We are given an integer n.
We must check whether n is a power of four (i.e., can be written as 4^k for some integer k ≥ 0).
Return True if it is, else False.

🧠 My Thought Process

Brute Force Idea:
Keep multiplying 4 until the value exceeds n, checking if it ever equals n.
Optimized Strategy:
- Since powers of 4 are always positive, discard n ≤ 0 immediately.
- Repeatedly divide n by 4 while it's divisible.
- If we eventually reach 1, then n is a power of four.
- Avoid floating-point math (log) for precision safety.
Algorithm Used:

Iterative Division (a loop dividing by 4).

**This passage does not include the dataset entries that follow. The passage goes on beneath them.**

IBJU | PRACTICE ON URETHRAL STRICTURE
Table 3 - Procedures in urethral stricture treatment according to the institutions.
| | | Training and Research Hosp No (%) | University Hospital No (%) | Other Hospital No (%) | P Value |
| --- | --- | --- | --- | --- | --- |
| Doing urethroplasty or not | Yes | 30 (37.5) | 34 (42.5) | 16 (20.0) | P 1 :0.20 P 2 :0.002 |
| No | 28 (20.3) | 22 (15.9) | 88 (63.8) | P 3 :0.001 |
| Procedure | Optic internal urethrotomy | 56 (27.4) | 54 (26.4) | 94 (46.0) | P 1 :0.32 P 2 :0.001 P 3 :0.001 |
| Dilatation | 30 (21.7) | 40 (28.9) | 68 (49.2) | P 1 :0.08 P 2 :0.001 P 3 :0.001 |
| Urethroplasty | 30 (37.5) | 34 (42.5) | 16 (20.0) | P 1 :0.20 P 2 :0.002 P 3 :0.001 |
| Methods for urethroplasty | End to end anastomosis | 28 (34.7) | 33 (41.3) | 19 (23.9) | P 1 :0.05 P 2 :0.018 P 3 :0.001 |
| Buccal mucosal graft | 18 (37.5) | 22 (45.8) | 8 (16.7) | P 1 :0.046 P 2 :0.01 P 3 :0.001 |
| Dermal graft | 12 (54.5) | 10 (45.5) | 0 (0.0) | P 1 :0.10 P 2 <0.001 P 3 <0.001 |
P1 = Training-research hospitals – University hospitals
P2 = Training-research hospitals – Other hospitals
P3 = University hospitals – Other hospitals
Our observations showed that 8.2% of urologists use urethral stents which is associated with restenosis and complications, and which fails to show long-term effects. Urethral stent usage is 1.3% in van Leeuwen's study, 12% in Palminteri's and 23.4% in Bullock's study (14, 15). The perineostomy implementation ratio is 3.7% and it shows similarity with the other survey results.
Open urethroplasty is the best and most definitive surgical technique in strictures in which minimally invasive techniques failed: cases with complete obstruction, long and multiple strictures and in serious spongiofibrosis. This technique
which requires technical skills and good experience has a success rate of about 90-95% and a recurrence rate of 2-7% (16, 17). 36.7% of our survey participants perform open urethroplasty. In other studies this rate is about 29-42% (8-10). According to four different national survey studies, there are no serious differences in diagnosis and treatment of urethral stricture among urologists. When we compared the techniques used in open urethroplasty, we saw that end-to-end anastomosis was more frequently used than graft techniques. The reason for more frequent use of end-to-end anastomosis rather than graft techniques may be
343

⚙️ Code Implementation (Python)

class Solution:
    def isPowerOfFour(self, n: int) -> bool:
        while n != 1:
            if (n % 4 != 0) or n == 0:
                return False
            n //= 4
        return True

⏱️ Time & Space Complexity

Time: O(log₄ n) — each step divides n by 4.
Space: O(1) — constant memory.

🧩 Key Takeaways

✅ Powers of 4 are also powers of 2, but with even exponents in base-2 representation.
💡 Could also solve using bit tricks:
- Check if n is power of two (n & (n-1) == 0)
- AND (n-1) % 3 == 0 to confirm it’s power of 4.
💭 This type of problem is common with "power of X" variations.